| Summary: | 博士 === 國立中央大學 === 地球物理研究所 === 97 === In this study, we attempt to understand the seismic anisotropy beneath the orogeny from the observations of fundamental surface waves. The array analyses were adopted for average phase velocities of Rayleigh and Love waves, respectively. For the observations in the Tibet plateau, the inverted shear-wave structures show the noticeable contrasts between the Lhasa and Qiangtang terranes. The crustal-velocity decreases about 0.3 km/s from south to north with a significant change of Poisson’s ratio from normal value in the south to relative high value in the north. Besides, the mantle is cold and high-velocity of Lhasa but is hot with unusual low velocity of Qiangtang. In north Tibet, the model also shows no obvious lid which indicates the thinning or melting lithospheric mantle. On the whole, the opposite geophysical properties indicate the mantle lithosphere is not identical from south to north of the Tibet plateau. The Love-Rayleigh discrepancies reveal the radial anisotropies varying with depth to infer the feasible origin of anisotropy. The radial anisotropy is derived within the mid-to-lower crust beneath southern Tibet and is related the fluid-filled cracks or the horizontal partial-melting layer. The anisotropy is inferred within the upper mantle beneath northern Tibet and is coincident with the shear-wave splitting, which is considered as the results of alignments of olivine.
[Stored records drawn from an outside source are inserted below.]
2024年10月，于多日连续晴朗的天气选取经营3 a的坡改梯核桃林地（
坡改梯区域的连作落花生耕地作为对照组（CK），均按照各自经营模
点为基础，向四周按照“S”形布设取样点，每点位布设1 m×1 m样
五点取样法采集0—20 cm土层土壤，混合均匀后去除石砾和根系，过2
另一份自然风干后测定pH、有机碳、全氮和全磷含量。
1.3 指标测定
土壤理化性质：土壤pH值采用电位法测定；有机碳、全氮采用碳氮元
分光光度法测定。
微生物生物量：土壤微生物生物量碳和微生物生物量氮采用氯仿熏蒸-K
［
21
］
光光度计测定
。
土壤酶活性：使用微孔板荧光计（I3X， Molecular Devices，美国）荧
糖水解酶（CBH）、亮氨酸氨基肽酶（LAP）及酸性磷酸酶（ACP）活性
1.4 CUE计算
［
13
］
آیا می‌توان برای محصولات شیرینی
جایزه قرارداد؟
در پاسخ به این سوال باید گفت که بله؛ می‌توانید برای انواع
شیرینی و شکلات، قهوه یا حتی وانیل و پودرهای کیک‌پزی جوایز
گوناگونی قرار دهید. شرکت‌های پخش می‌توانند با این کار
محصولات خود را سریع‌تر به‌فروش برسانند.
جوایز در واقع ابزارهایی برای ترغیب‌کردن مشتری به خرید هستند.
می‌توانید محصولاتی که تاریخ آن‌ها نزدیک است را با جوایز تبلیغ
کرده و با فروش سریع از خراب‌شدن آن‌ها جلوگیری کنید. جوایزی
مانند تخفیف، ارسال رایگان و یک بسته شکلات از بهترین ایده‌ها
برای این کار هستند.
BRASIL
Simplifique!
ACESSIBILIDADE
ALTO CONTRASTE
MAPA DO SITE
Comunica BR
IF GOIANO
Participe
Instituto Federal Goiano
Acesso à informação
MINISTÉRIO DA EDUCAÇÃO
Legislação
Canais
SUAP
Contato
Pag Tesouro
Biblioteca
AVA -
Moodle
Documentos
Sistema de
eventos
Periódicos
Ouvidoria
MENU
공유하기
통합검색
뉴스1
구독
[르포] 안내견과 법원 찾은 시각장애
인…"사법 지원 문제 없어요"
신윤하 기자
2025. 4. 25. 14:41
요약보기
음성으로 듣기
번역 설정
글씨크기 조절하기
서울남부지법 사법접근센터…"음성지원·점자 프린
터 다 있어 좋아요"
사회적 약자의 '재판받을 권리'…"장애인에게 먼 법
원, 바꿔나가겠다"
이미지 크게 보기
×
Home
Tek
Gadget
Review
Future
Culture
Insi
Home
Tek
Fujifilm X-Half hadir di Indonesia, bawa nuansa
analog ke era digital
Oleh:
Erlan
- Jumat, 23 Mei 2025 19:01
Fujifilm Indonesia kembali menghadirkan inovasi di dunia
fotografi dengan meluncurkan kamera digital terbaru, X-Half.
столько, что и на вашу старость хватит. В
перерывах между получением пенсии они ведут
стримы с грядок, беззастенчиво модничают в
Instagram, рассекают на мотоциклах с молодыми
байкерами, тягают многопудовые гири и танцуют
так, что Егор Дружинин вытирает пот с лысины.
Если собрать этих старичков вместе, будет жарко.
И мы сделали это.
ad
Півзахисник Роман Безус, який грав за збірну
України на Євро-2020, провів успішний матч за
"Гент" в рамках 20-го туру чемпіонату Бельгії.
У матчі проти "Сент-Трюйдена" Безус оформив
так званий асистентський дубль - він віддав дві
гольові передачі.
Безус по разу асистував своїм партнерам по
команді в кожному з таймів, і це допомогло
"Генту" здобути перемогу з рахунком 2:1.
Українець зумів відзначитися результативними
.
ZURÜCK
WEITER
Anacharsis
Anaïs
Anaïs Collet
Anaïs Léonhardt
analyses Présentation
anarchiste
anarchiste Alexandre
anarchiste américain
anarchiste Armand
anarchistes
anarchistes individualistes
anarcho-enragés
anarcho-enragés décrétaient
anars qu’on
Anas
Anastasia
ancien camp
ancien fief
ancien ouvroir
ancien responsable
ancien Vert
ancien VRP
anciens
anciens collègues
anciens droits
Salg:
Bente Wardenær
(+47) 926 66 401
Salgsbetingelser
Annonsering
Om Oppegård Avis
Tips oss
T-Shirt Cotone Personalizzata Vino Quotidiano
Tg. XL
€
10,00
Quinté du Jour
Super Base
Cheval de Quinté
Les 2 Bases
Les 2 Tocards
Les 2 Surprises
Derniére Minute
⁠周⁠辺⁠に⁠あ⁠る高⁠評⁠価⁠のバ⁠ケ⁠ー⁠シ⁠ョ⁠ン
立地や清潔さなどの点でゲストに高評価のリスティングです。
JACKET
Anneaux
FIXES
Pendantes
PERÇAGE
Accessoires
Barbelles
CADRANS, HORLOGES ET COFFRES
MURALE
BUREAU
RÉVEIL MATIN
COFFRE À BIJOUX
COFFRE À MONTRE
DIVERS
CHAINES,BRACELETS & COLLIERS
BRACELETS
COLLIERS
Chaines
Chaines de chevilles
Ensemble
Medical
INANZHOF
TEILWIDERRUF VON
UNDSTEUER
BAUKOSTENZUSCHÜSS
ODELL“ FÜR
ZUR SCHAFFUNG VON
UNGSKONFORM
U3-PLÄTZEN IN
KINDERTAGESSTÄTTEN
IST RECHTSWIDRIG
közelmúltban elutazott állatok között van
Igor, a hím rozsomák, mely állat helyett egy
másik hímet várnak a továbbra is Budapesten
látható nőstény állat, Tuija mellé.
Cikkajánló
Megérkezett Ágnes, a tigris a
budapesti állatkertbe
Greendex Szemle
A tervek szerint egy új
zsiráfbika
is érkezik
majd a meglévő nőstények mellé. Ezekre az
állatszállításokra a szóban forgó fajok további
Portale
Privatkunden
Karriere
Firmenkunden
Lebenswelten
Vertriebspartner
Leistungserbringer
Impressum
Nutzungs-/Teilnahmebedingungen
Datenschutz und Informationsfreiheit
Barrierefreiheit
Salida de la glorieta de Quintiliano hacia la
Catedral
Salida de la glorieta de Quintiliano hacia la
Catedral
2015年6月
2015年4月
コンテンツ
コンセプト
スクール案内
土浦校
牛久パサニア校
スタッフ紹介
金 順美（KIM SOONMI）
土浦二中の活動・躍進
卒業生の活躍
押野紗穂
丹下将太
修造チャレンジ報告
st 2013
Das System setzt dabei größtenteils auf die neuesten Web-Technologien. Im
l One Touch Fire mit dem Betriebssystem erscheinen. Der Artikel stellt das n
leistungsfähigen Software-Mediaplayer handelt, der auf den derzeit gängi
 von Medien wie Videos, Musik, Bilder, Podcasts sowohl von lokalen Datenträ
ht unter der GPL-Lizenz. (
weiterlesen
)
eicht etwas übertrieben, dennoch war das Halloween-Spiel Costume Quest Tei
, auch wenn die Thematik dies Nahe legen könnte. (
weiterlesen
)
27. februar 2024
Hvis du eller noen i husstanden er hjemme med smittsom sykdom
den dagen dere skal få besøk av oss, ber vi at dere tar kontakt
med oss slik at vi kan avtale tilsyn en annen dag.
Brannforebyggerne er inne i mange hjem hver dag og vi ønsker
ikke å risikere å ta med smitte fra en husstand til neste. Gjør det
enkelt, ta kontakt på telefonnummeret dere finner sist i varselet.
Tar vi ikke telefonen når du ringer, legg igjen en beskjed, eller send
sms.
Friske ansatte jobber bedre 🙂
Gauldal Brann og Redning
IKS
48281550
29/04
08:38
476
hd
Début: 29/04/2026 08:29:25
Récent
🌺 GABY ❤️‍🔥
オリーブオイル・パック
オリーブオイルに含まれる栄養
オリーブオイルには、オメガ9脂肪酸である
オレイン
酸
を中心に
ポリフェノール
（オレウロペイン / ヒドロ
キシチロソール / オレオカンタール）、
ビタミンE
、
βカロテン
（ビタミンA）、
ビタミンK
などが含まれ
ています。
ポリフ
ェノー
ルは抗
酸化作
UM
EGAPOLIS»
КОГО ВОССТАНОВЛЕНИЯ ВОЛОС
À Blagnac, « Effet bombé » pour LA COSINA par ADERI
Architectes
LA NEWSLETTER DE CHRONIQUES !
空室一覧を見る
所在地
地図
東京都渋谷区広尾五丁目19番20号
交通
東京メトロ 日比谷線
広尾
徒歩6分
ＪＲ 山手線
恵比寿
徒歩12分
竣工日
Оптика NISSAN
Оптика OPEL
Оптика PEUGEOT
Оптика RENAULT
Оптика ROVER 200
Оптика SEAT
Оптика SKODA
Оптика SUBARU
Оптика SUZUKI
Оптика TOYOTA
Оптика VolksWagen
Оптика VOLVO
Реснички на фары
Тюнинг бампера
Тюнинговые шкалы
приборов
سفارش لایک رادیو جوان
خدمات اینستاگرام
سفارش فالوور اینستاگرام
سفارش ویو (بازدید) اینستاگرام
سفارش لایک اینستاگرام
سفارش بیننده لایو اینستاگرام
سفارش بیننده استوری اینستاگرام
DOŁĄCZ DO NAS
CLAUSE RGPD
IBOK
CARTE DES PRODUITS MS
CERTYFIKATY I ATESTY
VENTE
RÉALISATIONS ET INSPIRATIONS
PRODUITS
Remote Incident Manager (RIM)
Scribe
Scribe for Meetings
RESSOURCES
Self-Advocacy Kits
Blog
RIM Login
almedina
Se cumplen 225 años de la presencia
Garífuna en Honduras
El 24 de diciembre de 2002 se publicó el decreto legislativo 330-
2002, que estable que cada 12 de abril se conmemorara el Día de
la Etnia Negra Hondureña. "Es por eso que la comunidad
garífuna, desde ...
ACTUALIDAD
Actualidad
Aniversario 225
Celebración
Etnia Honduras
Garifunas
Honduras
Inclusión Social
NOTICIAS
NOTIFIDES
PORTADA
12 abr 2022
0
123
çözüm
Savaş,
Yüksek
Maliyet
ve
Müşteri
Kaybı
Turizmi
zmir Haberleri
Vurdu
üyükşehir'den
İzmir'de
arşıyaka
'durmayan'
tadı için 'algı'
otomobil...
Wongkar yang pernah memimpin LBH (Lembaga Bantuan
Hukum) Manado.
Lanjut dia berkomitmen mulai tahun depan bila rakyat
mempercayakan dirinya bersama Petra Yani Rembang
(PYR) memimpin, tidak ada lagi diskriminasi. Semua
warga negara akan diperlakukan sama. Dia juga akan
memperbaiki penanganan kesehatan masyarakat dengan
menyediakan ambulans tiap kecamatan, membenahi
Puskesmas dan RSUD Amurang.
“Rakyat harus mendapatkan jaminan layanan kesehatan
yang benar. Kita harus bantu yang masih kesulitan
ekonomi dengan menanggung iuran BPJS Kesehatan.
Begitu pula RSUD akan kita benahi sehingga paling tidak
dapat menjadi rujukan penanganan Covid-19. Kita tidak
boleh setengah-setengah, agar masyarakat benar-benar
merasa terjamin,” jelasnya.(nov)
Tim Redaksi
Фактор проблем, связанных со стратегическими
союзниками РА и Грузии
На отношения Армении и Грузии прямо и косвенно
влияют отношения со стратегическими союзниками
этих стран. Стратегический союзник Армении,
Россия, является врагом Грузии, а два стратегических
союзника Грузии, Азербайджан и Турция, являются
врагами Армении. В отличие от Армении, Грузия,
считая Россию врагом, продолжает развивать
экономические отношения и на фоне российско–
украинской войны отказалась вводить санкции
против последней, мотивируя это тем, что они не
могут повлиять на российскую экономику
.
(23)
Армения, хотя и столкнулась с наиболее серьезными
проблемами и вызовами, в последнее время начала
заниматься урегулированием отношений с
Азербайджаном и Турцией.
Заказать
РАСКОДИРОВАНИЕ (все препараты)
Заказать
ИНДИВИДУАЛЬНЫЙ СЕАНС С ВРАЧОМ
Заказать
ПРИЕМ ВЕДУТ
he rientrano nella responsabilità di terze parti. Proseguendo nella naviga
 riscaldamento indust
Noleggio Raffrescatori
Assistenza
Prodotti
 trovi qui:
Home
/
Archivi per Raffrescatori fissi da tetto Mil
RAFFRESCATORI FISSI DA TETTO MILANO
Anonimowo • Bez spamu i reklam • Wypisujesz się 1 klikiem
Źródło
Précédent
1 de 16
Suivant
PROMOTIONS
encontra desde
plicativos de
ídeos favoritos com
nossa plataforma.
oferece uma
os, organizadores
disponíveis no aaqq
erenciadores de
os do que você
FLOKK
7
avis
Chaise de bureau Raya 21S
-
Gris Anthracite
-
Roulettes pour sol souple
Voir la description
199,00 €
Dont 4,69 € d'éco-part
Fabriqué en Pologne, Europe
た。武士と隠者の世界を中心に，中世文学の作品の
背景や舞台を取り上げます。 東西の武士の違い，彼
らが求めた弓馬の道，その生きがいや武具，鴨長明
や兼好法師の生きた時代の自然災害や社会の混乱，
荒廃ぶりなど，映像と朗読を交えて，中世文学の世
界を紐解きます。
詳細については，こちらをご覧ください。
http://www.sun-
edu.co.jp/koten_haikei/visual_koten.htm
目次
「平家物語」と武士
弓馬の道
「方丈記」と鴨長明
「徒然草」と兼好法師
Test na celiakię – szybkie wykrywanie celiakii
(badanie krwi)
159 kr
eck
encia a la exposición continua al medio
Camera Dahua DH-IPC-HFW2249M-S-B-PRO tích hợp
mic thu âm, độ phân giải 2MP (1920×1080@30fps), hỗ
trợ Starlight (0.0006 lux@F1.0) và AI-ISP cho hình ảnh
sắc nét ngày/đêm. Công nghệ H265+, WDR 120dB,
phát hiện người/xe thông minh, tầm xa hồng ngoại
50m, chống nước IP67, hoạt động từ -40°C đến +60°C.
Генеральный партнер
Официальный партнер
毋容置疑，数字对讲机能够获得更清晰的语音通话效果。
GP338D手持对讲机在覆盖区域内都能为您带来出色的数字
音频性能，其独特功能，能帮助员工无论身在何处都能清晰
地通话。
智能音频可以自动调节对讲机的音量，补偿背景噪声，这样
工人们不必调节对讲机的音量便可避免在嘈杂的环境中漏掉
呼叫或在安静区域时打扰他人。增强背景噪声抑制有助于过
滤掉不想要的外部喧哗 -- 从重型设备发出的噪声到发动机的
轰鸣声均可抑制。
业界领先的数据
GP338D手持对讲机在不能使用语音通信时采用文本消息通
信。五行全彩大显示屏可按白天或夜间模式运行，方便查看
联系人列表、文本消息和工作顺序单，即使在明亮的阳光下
For the phase velocities revealed by the modified two-station method, the azimuthal anisotropy parameters of the Central Range show significant variations with period. The upper layer is displayed by the anisotropic terms of short -period signals, characterized with fast polarization in east-west direction, and is related to the crustal cracks. In contrast, the lower layer is retrieved by the extensive long-period signals and is characterized with fast polarization in approximately northeast direction. The mantle anisotropy is commonly regarded as the olivine alignments accommodated to the compression or transcurrent motion during plate collision. The mantle anisotropy extending to 150 km deep demonstrates the anisotropic properties beneath the Central Range and corresponds with the fast direction and large time-delay revealed from the shear-wave splitting.
|
|---|